§ **Instructions for the task**: The response should consist of the records that follow, printed exactly.

Records from a data source
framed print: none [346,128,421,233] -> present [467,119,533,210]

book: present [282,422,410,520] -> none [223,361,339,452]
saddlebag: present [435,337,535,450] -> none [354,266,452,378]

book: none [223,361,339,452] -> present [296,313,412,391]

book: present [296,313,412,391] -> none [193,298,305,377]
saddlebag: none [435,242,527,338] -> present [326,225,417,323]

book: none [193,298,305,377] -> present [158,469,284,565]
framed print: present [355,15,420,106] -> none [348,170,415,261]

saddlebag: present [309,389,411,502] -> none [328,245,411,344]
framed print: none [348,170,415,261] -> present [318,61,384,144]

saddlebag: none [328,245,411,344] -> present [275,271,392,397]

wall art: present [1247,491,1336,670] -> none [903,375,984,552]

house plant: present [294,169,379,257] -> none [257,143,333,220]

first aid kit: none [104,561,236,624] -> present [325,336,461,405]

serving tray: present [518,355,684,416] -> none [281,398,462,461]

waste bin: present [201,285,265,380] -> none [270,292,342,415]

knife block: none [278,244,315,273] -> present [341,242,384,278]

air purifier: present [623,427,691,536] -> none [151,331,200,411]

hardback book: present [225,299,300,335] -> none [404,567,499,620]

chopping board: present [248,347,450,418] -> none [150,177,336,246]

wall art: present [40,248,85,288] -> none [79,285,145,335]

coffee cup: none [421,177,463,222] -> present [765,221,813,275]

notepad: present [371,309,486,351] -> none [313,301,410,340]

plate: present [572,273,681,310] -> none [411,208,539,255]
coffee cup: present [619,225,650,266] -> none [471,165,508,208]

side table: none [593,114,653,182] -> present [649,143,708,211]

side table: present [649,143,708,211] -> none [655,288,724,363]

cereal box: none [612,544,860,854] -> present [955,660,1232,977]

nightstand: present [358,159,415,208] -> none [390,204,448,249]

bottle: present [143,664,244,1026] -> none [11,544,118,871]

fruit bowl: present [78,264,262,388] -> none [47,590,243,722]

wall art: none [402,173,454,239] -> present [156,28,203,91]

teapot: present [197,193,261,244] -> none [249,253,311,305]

§ **Result of this task**:
framed print: none [346,128,421,233] -> present [467,119,533,210]

book: present [282,422,410,520] -> none [223,361,339,452]
saddlebag: present [435,337,535,450] -> none [354,266,452,378]

book: none [223,361,339,452] -> present [296,313,412,391]

book: present [296,313,412,391] -> none [193,298,305,377]
saddlebag: none [435,242,527,338] -> present [326,225,417,323]

book: none [193,298,305,377] -> present [158,469,284,565]
framed print: present [355,15,420,106] -> none [348,170,415,261]

saddlebag: present [309,389,411,502] -> none [328,245,411,344]
framed print: none [348,170,415,261] -> present [318,61,384,144]

saddlebag: none [328,245,411,344] -> present [275,271,392,397]

wall art: present [1247,491,1336,670] -> none [903,375,984,552]

house plant: present [294,169,379,257] -> none [257,143,333,220]

first aid kit: none [104,561,236,624] -> present [325,336,461,405]

serving tray: present [518,355,684,416] -> none [281,398,462,461]

waste bin: present [201,285,265,380] -> none [270,292,342,415]

knife block: none [278,244,315,273] -> present [341,242,384,278]

air purifier: present [623,427,691,536] -> none [151,331,200,411]

hardback book: present [225,299,300,335] -> none [404,567,499,620]

chopping board: present [248,347,450,418] -> none [150,177,336,246]

wall art: present [40,248,85,288] -> none [79,285,145,335]

coffee cup: none [421,177,463,222] -> present [765,221,813,275]

notepad: present [371,309,486,351] -> none [313,301,410,340]

plate: present [572,273,681,310] -> none [411,208,539,255]
coffee cup: present [619,225,650,266] -> none [471,165,508,208]

side table: none [593,114,653,182] -> present [649,143,708,211]

side table: present [649,143,708,211] -> none [655,288,724,363]

cereal box: none [612,544,860,854] -> present [955,660,1232,977]

nightstand: present [358,159,415,208] -> none [390,204,448,249]

bottle: present [143,664,244,1026] -> none [11,544,118,871]

fruit bowl: present [78,264,262,388] -> none [47,590,243,722]

wall art: none [402,173,454,239] -> present [156,28,203,91]

teapot: present [197,193,261,244] -> none [249,253,311,305]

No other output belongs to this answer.